Charging a lead-acid battery with an Amperage below 10% of its capacity means that the charge you’re providing doesn’t have enough oomph to fully charge the battery.

What does that mean?

It means the battery will start to degrade and it’s lifespan will be severely shortened.

That’s because lead-acid batteries don’t cope well with undercharge, and sulfation builds up on the battery plates. Sulfation is the collection of lead sulfate, which effectively smother the battery’s ability to store charge and hence deliver power.

Do I need a special charger for a leisure battery?

Categorically, no. There’s absolutely nothing about a leisure-specific charger that would perform better than a quality car battery charger.

There’s no aspect of charging a lead-acid leisure battery that requires anything different than a lead-acid car battery would.

In fact, that the best lead-acid battery chargers in the world are car battery chargers. The best car battery charger models by CTEK and NOCO have features that are far beyond what other makers can achieve due to their multi-stage charging processes.

So, if you were to try to find a charger specifically for leisure batteries, you would be missing out on the best technology on the market.

What type of charger should I get for a leisure battery?

Ideally, you’ll want to use a smart charger.

A smart charger means that it automatically detects the condition and charging state of the battery, and delivers the right type of charge at the right time.

The best smart chargers, by CTEK and NOCO have as much as 8-phase charging processes. That involves a fast bulk phase, absorption phase and trickling phase, among others. They ensure that the battery is not damaged by receiving too high a charge, and yet still receives the complete 100% charging that it needs to stay healthy.

They also have desulfation modes, such as the famous CTEK Recond Mode, that’s been known to rescue batteries that seemed to be dead due to sulfation. NOCO’s desulfation mode is particularly good as well.

A charger with a quality desulfator mode can lengthen the lifespan of your battery by as much as 2 to 3 times.

Can You Charge A Leisure Battery With A Car Charger: Summary

After reading this, hopefully you now have a full understanding of the answer to the question: “Can You Charge A Leisure Battery With A Car Charger?“.

As you read, there are some major similarities between 12V car batteries and leisure batteries.

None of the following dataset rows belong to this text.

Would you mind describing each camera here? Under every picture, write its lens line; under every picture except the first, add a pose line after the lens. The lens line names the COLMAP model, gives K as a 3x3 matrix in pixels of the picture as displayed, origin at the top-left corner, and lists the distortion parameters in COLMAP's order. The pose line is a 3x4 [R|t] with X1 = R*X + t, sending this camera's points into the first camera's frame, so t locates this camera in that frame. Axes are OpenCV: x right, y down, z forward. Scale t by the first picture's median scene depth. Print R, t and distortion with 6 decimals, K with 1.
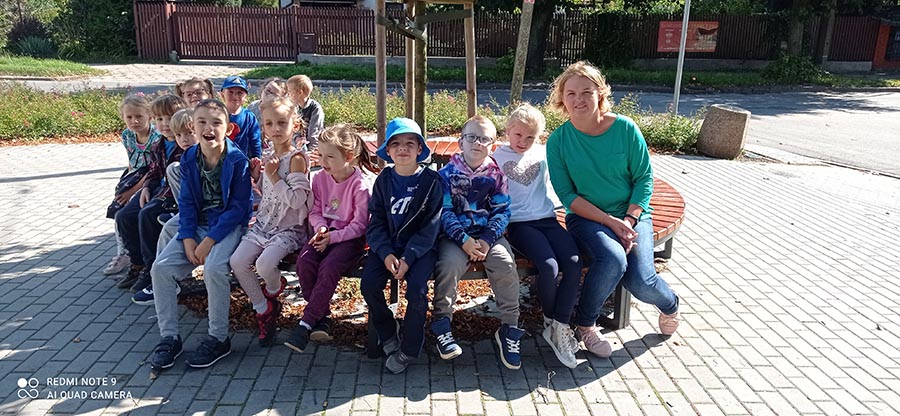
lens RADIAL K [[688.8, 0, 450.0], [0, 688.8, 208.0], [0, 0, 1]] dist [0.109184, -0.189869]
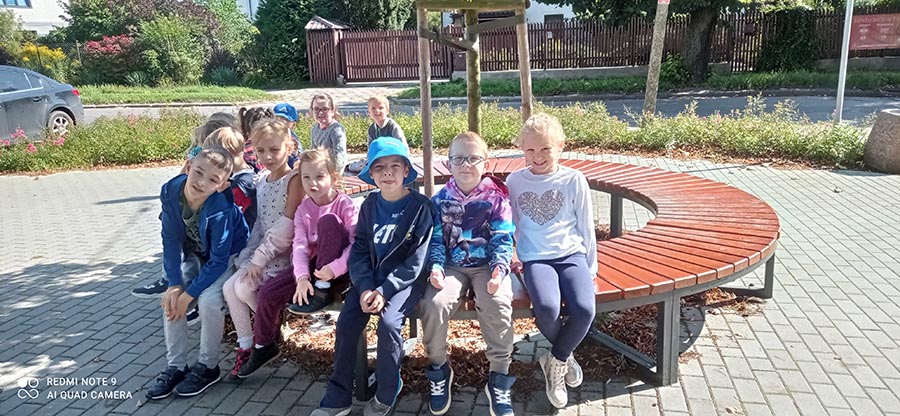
lens RADIAL K [[688.8, 0, 450.0], [0, 688.8, 208.0], [0, 0, 1]] dist [0.109184, -0.189869]
pose [[0.965045, 0.006337, -0.262007, 0.161222], [-0.011655, 0.999756, -0.018750, -0.013931], [0.261824, 0.021148, 0.964884, 0.095800]]
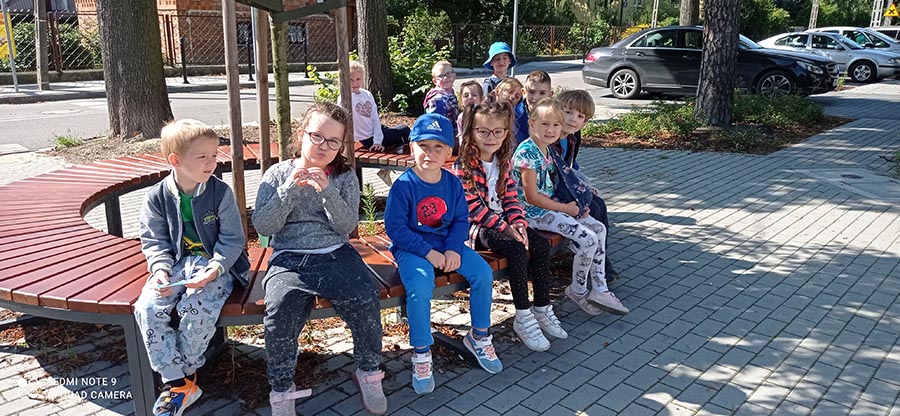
lens RADIAL K [[688.8, 0, 450.0], [0, 688.8, 208.0], [0, 0, 1]] dist [0.109184, -0.189869]
pose [[-0.703864, -0.199124, 0.681854, -0.830983], [0.162850, 0.889104, 0.427755, -0.374804], [-0.691416, 0.412121, -0.593380, 1.457889]]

They have very similar principles in the way they work.

They also have some major differences, specifically in the size of the battery plates. These differences mean that you shouldn’t use a car battery for leisure purposes.

However, the similarities between 12V leisure and car batteries mean that it’s absolutely fine to use car battery charger to charge your campervan, motorhome or caravan. In fact, since the best 12V lead acid battery chargers are car chargers, it’s much better if you do!

However, you must make sure the charging Amperage of the car charger is at least 10% of the battery capacity (Ah). It’ll damage the battery otherwise.

You’re also best to use a smart charger, which will prevent damage to the battery by over or undercharging, and can give you several more years of use by removing sulfation.